De grote kerkdeur gaat zonder knarsen open. Voorzichtig stap ik over de drempel. Ik houd mijn adem in. De stilte valt als een warme deken over mij heen. Het spaarzame herfstlicht valt traag op de lege banken voor mij. Als ik doorloop zie ik haar zitten. Kwam het door het donkere haar dat ze me niet opviel? Als ik mijn pas inhoud, kijkt ze om. Ogen, achter brillenglazen, kijken me onderzoekend aan. Ziet ze dat ik een vreemdeling ben? Niet van hier?
“Dag,” zeg ik. “Ik wil u niet storen.” Het blijft even stil. Het voelt niet bedreigend. Dan hoor ik haar zeggen: “Ik neem soms even de tijd om hier te zitten. Ik voel mij dan heel rustig worden …even weg van alles van buiten en ik voel de muren van dit prachtige sobere kerkje als de armen van God om me heen. Dat heb ik altijd zo gevoeld zolang als ik in Hichtum woon.
Het dorpje Hichtum ligt aan de Harlingervaart. Het bergt een rijke geschiedenis in zich. Het werd vroeger bewoond door rijke Friese grietmannen. Hichtum heeft maar één straat: de Schwartzenbergweg. Deze straat is vernoemd naar de familie Schwartzenberg, die eind 18de eeuw op Wibranda State woonde. Een ideale plek om te wonen, zo ontdekten vele adellijke geslachten. Ook de omgeving was aanlokkelijk. Fraaie vergezichten over de omringende landerijen en het water.

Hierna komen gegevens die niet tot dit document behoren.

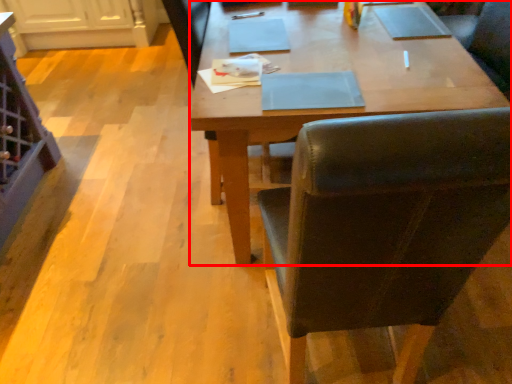
Question: From the image's perspective, considering the relative positions of desk (annotated by the red box) and chair in the image provided, where is desk (annotated by the red box) located with respect to the staircase?

Choices:
 (A) below
 (B) above

Answer: (B)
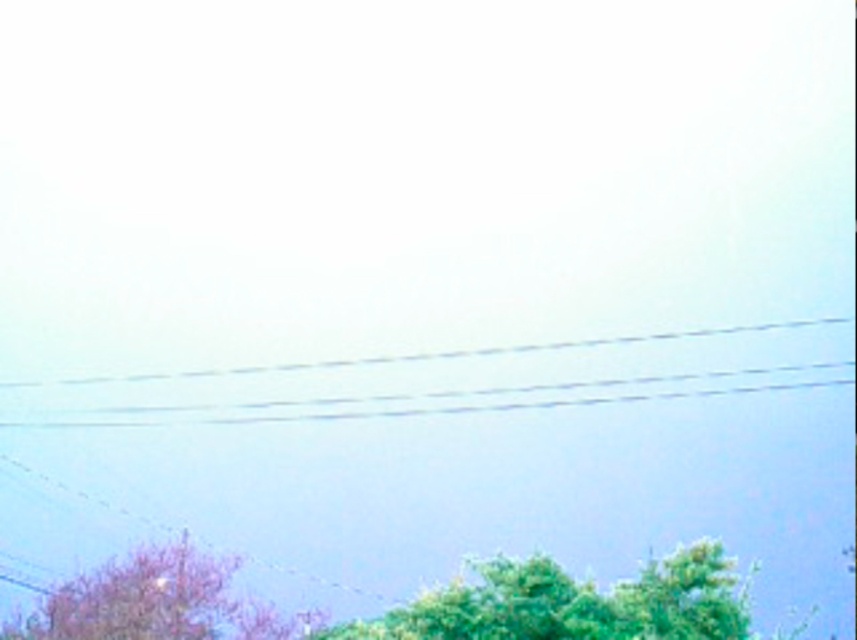
You are standing in a field and looking at the clear plastic power lines at center and the green leafy tree at lower center. Which object is closer to your eyes?

The clear plastic power lines at center are closer to your eyes because they are further to the viewer than the green leafy tree at lower center.

You are standing in a field looking at the two points in the scene. Which point, point (780, 342) or point (78, 580), is closer to you?

Point (780, 342) is closer to you because it is further to the camera than point (78, 580).

You are a photographer trying to capture a clear shot of the pink matte tree at lower left without the clear plastic power lines at center obstructing it. Based on the scene, is it possible to adjust your position so that the power lines are no longer visible in the frame?

The clear plastic power lines at center are located above the pink matte tree at lower left, so by moving your position to the left or right, you can shift the angle and potentially frame the shot so the power lines are no longer in the same plane as the tree, thus avoiding obstruction.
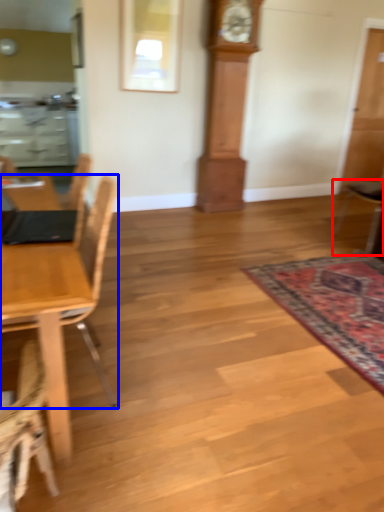
Question: Which object is closer to the camera taking this photo, chair (highlighted by a red box) or chair (highlighted by a blue box)?

Choices:
 (A) chair
 (B) chair

Answer: (B)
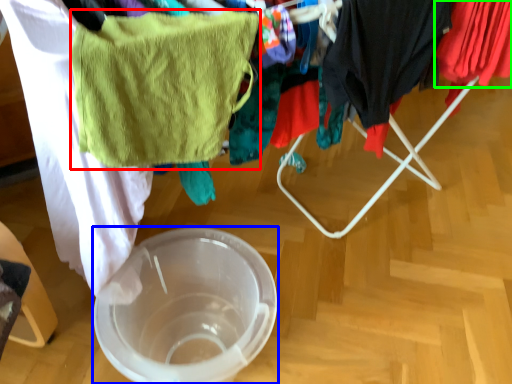
Question: Estimate the real-world distances between objects in this image. Which object is closer to towel/napkin (highlighted by a red box), glass bowl (highlighted by a blue box) or clothing (highlighted by a green box)?

Choices:
 (A) glass bowl
 (B) clothing

Answer: (A)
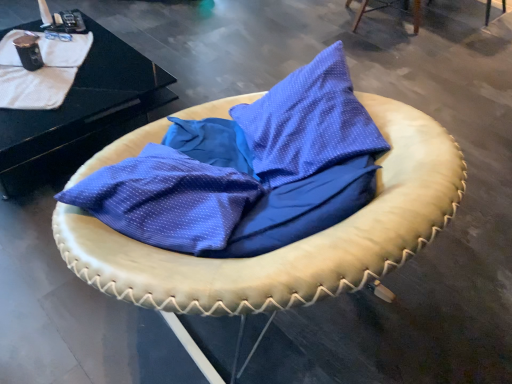
Question: Looking at their shapes, would you say leather cushion at upper right, the 2th furniture viewed from the front, is wider or thinner than white textured blanket at upper left?

Choices:
 (A) thin
 (B) wide

Answer: (B)

Question: From a real-world perspective, is leather cushion at upper right, the second furniture positioned from the left, above or below white textured blanket at upper left?

Choices:
 (A) below
 (B) above

Answer: (A)

Question: Estimate the real-world distances between objects in this image. Which object is farther from the white textured blanket at upper left?

Choices:
 (A) leather cushion at upper right, positioned as the first furniture in top-to-bottom order
 (B) black glossy table at upper left
 (C) leather cushion at center, the 1th furniture from the left

Answer: (A)

Question: Which is farther from the leather cushion at upper right, the second furniture positioned from the left?

Choices:
 (A) white textured blanket at upper left
 (B) black glossy table at upper left
 (C) leather cushion at center, the second furniture when ordered from right to left

Answer: (C)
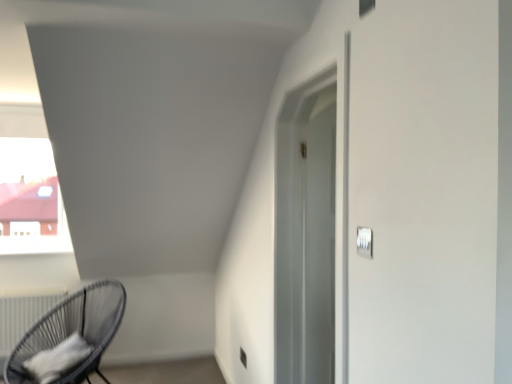
Question: Should I look upward or downward to see satin silver outlet at lower center?

Choices:
 (A) down
 (B) up

Answer: (A)

Question: Are black wicker chair at lower left and white plastic light switch at upper right far apart?

Choices:
 (A) no
 (B) yes

Answer: (B)

Question: Does black wicker chair at lower left have a greater height compared to white plastic light switch at upper right?

Choices:
 (A) yes
 (B) no

Answer: (A)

De Hervormde Kerk vormt al jaren het middelpunt van het dorp. In dit gebedshuis zijn verscheidene wapens en grafschriften te vinden, met daarop de namen van generaties adellijke geslachten. Ten noorden van de kerk staat enige bebouwing die een dorpskom vormt. De omstreeks 1200 van gele kloostermoppen gebouwde kerk staat op een met een schelpenpad met essen en iepen omzoomd kerkhof. De toren is eveneens van gele moppen opgetrokken.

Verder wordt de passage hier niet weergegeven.